One of the cliched things that has happened to me since the cancer diagnosis is an evaluation of my career/lifepath. I currently work as a tutor for high school and college students and, while I really like it, it doesn't make me nearly enough money to have things like a house or a retirement plan.
I've considered lots of options, but recently I thought to myself "what do I *really* want to do with my life?" I realized that I want to feed starving people. Everytime I don't finish a meal or clean out my fridge I always think that there are people who are one meal away from starving to death and with what I've just thrown I could have saved a life. And I get frustrated that I live in a land of plenty where collective leftovers could feed an entire nation.

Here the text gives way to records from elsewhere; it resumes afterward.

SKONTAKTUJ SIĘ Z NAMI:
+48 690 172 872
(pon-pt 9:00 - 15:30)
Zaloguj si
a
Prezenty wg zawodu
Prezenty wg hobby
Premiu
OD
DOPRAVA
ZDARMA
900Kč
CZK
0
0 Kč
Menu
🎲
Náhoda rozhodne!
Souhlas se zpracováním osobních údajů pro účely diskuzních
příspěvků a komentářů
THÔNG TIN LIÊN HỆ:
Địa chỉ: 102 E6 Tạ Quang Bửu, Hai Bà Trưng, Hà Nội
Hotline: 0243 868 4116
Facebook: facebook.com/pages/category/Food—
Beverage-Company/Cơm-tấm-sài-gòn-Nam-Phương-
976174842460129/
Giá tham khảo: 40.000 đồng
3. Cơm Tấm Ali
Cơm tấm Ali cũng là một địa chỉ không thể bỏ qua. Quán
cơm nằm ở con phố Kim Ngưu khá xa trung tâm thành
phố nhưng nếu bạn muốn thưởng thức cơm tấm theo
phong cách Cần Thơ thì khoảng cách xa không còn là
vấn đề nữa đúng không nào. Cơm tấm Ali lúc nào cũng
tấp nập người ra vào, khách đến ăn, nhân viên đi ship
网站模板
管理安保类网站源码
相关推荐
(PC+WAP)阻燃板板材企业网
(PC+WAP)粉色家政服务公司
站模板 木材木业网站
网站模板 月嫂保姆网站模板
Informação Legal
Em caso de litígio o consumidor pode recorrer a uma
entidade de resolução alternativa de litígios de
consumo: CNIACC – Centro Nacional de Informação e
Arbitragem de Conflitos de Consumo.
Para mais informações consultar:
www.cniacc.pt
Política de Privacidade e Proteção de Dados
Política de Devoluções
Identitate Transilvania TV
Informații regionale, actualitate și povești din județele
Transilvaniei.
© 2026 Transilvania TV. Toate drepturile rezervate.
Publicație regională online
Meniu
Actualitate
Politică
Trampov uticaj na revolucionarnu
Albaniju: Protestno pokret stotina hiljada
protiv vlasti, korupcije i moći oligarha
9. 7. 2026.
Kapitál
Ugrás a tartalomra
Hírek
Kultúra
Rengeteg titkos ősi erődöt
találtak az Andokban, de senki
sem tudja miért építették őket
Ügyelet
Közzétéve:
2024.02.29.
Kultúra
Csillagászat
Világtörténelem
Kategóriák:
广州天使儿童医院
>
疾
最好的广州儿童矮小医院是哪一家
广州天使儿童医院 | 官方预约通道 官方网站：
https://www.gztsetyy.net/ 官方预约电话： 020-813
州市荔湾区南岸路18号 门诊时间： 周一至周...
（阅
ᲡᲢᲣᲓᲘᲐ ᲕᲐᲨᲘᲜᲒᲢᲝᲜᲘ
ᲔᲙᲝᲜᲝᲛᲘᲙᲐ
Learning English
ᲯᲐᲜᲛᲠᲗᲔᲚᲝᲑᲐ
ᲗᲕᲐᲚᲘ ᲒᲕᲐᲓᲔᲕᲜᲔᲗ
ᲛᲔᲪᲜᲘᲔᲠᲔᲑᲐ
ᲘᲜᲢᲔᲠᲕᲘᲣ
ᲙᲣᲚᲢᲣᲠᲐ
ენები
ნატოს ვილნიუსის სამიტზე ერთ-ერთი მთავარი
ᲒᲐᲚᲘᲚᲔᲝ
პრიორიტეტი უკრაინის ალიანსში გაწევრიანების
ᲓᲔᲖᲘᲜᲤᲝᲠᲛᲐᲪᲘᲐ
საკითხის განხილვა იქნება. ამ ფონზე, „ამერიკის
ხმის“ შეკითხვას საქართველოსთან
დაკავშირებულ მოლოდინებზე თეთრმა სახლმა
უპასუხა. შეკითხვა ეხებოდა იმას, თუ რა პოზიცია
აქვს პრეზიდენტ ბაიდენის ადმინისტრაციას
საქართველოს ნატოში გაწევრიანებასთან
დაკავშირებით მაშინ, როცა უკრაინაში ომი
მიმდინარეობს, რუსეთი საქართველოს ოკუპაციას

So, I looked into the World Food Program today (part of the UN). In order to work at the WFP you have to become a foreign service officer. Well, no problem, I've always been good at tests and I'm sure I could pass any background check. However, there is a medical background check as well. You have to be free of any chronic conditions that may not be treatable in the foreign lands in which you may be working. I'm sure cancer is on their list of chronic conditions.
So now I'm angry. I feel a bit like some sort of leper. (not that I have anything against lepers, I'm sure they're lovely people.)I'm frustrated that this random DNA mutation keeps me from getting a certain job. That seems unfair to me. What if I sign a waiver? I'm sure that I could come back to the US once a year and get my colonoscopy.
Oh well, another of life's dreams smashed. I guess I'll save the world some other way. Sigh.